[[ RECORDS SUPPLIED open ]]

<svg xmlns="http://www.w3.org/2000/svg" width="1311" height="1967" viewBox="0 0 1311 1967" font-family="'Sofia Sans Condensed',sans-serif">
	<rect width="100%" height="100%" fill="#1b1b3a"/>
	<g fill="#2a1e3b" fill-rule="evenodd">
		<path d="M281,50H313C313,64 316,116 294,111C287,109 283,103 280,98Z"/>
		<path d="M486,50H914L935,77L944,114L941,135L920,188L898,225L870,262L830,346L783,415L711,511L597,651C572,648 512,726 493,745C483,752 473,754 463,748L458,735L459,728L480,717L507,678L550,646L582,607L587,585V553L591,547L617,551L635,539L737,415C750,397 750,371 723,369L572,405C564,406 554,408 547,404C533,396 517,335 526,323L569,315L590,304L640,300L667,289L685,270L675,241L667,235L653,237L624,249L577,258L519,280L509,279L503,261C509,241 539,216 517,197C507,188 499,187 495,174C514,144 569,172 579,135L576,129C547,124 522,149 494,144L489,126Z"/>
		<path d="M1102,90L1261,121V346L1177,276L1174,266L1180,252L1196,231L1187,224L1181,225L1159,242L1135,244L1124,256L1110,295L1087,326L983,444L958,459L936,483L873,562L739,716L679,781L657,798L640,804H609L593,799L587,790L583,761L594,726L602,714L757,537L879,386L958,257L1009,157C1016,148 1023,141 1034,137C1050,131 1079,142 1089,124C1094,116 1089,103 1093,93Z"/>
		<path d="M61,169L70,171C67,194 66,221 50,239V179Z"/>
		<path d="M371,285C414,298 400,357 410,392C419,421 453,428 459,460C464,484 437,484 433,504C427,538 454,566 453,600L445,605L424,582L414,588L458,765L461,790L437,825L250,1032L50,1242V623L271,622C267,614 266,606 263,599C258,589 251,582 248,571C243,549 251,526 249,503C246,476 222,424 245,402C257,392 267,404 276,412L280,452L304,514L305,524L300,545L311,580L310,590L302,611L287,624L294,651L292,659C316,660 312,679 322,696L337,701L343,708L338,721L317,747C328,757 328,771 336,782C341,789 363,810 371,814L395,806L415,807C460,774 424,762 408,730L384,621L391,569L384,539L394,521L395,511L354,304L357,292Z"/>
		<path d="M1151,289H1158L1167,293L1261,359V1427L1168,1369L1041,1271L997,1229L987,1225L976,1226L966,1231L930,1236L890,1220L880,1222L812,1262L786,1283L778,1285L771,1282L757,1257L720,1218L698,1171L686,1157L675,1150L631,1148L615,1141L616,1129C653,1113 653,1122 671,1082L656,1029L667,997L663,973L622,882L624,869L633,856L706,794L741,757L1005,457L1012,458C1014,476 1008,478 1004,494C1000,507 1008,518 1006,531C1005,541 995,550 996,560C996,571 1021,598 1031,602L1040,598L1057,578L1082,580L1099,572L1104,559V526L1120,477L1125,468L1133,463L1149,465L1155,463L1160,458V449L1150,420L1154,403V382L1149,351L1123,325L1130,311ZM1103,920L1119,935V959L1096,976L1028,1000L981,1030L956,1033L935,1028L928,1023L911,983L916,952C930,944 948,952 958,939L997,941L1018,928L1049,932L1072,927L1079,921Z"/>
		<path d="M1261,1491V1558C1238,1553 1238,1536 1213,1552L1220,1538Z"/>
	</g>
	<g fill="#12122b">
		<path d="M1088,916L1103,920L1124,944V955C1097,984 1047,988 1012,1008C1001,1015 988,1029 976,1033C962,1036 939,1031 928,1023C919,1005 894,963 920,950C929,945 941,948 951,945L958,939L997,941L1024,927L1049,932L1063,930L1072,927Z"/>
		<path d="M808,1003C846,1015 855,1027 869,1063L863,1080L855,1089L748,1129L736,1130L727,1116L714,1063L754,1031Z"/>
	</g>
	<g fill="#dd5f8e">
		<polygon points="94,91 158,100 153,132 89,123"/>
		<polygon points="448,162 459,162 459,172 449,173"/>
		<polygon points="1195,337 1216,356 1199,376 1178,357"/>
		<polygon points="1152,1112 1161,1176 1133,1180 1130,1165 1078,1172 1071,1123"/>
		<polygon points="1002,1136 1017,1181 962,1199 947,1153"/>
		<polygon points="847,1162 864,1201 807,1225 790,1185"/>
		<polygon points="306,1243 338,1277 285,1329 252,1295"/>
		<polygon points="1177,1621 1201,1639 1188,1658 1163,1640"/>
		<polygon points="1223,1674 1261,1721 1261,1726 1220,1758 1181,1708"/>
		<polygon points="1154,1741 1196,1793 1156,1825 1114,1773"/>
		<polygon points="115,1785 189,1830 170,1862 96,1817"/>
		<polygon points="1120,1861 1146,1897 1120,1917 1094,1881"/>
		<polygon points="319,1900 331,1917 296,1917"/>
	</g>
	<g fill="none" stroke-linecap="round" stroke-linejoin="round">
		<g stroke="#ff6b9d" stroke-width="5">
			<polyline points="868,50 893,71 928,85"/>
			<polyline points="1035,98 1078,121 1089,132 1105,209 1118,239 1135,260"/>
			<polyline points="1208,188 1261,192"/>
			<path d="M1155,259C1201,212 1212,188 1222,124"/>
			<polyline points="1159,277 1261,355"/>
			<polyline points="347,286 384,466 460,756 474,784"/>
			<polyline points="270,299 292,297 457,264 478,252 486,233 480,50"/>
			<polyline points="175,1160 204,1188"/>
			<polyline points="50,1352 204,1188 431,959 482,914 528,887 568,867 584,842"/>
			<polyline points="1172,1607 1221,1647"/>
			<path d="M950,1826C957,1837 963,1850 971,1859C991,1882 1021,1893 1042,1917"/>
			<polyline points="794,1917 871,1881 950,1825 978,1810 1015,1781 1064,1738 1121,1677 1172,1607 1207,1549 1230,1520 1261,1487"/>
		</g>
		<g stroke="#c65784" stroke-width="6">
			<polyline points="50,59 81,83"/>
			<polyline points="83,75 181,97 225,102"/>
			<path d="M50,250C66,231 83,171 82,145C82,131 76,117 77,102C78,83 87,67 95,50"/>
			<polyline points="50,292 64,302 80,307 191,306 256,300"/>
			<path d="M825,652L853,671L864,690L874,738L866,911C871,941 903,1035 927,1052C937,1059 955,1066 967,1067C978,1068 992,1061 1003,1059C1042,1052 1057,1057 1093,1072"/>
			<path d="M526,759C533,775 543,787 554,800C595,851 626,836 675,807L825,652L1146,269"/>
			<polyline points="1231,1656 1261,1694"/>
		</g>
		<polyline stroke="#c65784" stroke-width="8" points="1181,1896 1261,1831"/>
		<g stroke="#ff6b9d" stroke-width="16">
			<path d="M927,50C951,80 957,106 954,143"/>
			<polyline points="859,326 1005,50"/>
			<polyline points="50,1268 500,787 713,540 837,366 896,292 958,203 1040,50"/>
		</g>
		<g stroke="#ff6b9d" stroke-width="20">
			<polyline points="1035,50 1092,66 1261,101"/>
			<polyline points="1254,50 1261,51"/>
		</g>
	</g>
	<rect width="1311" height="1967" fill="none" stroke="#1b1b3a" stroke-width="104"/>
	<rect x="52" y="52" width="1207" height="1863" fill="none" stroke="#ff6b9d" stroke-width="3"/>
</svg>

[[ RECORDS SUPPLIED closed ]]

# WORK INSTRUCTION:
In full and verbatim, transcribe the data.

# TASK ANSWER:
<svg xmlns="http://www.w3.org/2000/svg" width="1311" height="1967" viewBox="0 0 1311 1967" font-family="'Sofia Sans Condensed',sans-serif">
	<rect width="100%" height="100%" fill="#1b1b3a"/>
	<g fill="#2a1e3b" fill-rule="evenodd">
		<path d="M281,50H313C313,64 316,116 294,111C287,109 283,103 280,98Z"/>
		<path d="M486,50H914L935,77L944,114L941,135L920,188L898,225L870,262L830,346L783,415L711,511L597,651C572,648 512,726 493,745C483,752 473,754 463,748L458,735L459,728L480,717L507,678L550,646L582,607L587,585V553L591,547L617,551L635,539L737,415C750,397 750,371 723,369L572,405C564,406 554,408 547,404C533,396 517,335 526,323L569,315L590,304L640,300L667,289L685,270L675,241L667,235L653,237L624,249L577,258L519,280L509,279L503,261C509,241 539,216 517,197C507,188 499,187 495,174C514,144 569,172 579,135L576,129C547,124 522,149 494,144L489,126Z"/>
		<path d="M1102,90L1261,121V346L1177,276L1174,266L1180,252L1196,231L1187,224L1181,225L1159,242L1135,244L1124,256L1110,295L1087,326L983,444L958,459L936,483L873,562L739,716L679,781L657,798L640,804H609L593,799L587,790L583,761L594,726L602,714L757,537L879,386L958,257L1009,157C1016,148 1023,141 1034,137C1050,131 1079,142 1089,124C1094,116 1089,103 1093,93Z"/>
		<path d="M61,169L70,171C67,194 66,221 50,239V179Z"/>
		<path d="M371,285C414,298 400,357 410,392C419,421 453,428 459,460C464,484 437,484 433,504C427,538 454,566 453,600L445,605L424,582L414,588L458,765L461,790L437,825L250,1032L50,1242V623L271,622C267,614 266,606 263,599C258,589 251,582 248,571C243,549 251,526 249,503C246,476 222,424 245,402C257,392 267,404 276,412L280,452L304,514L305,524L300,545L311,580L310,590L302,611L287,624L294,651L292,659C316,660 312,679 322,696L337,701L343,708L338,721L317,747C328,757 328,771 336,782C341,789 363,810 371,814L395,806L415,807C460,774 424,762 408,730L384,621L391,569L384,539L394,521L395,511L354,304L357,292Z"/>
		<path d="M1151,289H1158L1167,293L1261,359V1427L1168,1369L1041,1271L997,1229L987,1225L976,1226L966,1231L930,1236L890,1220L880,1222L812,1262L786,1283L778,1285L771,1282L757,1257L720,1218L698,1171L686,1157L675,1150L631,1148L615,1141L616,1129C653,1113 653,1122 671,1082L656,1029L667,997L663,973L622,882L624,869L633,856L706,794L741,757L1005,457L1012,458C1014,476 1008,478 1004,494C1000,507 1008,518 1006,531C1005,541 995,550 996,560C996,571 1021,598 1031,602L1040,598L1057,578L1082,580L1099,572L1104,559V526L1120,477L1125,468L1133,463L1149,465L1155,463L1160,458V449L1150,420L1154,403V382L1149,351L1123,325L1130,311ZM1103,920L1119,935V959L1096,976L1028,1000L981,1030L956,1033L935,1028L928,1023L911,983L916,952C930,944 948,952 958,939L997,941L1018,928L1049,932L1072,927L1079,921Z"/>
		<path d="M1261,1491V1558C1238,1553 1238,1536 1213,1552L1220,1538Z"/>
	</g>
	<g fill="#12122b">
		<path d="M1088,916L1103,920L1124,944V955C1097,984 1047,988 1012,1008C1001,1015 988,1029 976,1033C962,1036 939,1031 928,1023C919,1005 894,963 920,950C929,945 941,948 951,945L958,939L997,941L1024,927L1049,932L1063,930L1072,927Z"/>
		<path d="M808,1003C846,1015 855,1027 869,1063L863,1080L855,1089L748,1129L736,1130L727,1116L714,1063L754,1031Z"/>
	</g>
	<g fill="#dd5f8e">
		<polygon points="94,91 158,100 153,132 89,123"/>
		<polygon points="448,162 459,162 459,172 449,173"/>
		<polygon points="1195,337 1216,356 1199,376 1178,357"/>
		<polygon points="1152,1112 1161,1176 1133,1180 1130,1165 1078,1172 1071,1123"/>
		<polygon points="1002,1136 1017,1181 962,1199 947,1153"/>
		<polygon points="847,1162 864,1201 807,1225 790,1185"/>
		<polygon points="306,1243 338,1277 285,1329 252,1295"/>
		<polygon points="1177,1621 1201,1639 1188,1658 1163,1640"/>
		<polygon points="1223,1674 1261,1721 1261,1726 1220,1758 1181,1708"/>
		<polygon points="1154,1741 1196,1793 1156,1825 1114,1773"/>
		<polygon points="115,1785 189,1830 170,1862 96,1817"/>
		<polygon points="1120,1861 1146,1897 1120,1917 1094,1881"/>
		<polygon points="319,1900 331,1917 296,1917"/>
	</g>
	<g fill="none" stroke-linecap="round" stroke-linejoin="round">
		<g stroke="#ff6b9d" stroke-width="5">
			<polyline points="868,50 893,71 928,85"/>
			<polyline points="1035,98 1078,121 1089,132 1105,209 1118,239 1135,260"/>
			<polyline points="1208,188 1261,192"/>
			<path d="M1155,259C1201,212 1212,188 1222,124"/>
			<polyline points="1159,277 1261,355"/>
			<polyline points="347,286 384,466 460,756 474,784"/>
			<polyline points="270,299 292,297 457,264 478,252 486,233 480,50"/>
			<polyline points="175,1160 204,1188"/>
			<polyline points="50,1352 204,1188 431,959 482,914 528,887 568,867 584,842"/>
			<polyline points="1172,1607 1221,1647"/>
			<path d="M950,1826C957,1837 963,1850 971,1859C991,1882 1021,1893 1042,1917"/>
			<polyline points="794,1917 871,1881 950,1825 978,1810 1015,1781 1064,1738 1121,1677 1172,1607 1207,1549 1230,1520 1261,1487"/>
		</g>
		<g stroke="#c65784" stroke-width="6">
			<polyline points="50,59 81,83"/>
			<polyline points="83,75 181,97 225,102"/>
			<path d="M50,250C66,231 83,171 82,145C82,131 76,117 77,102C78,83 87,67 95,50"/>
			<polyline points="50,292 64,302 80,307 191,306 256,300"/>
			<path d="M825,652L853,671L864,690L874,738L866,911C871,941 903,1035 927,1052C937,1059 955,1066 967,1067C978,1068 992,1061 1003,1059C1042,1052 1057,1057 1093,1072"/>
			<path d="M526,759C533,775 543,787 554,800C595,851 626,836 675,807L825,652L1146,269"/>
			<polyline points="1231,1656 1261,1694"/>
		</g>
		<polyline stroke="#c65784" stroke-width="8" points="1181,1896 1261,1831"/>
		<g stroke="#ff6b9d" stroke-width="16">
			<path d="M927,50C951,80 957,106 954,143"/>
			<polyline points="859,326 1005,50"/>
			<polyline points="50,1268 500,787 713,540 837,366 896,292 958,203 1040,50"/>
		</g>
		<g stroke="#ff6b9d" stroke-width="20">
			<polyline points="1035,50 1092,66 1261,101"/>
			<polyline points="1254,50 1261,51"/>
		</g>
	</g>
	<rect width="1311" height="1967" fill="none" stroke="#1b1b3a" stroke-width="104"/>
	<rect x="52" y="52" width="1207" height="1863" fill="none" stroke="#ff6b9d" stroke-width="3"/>
</svg>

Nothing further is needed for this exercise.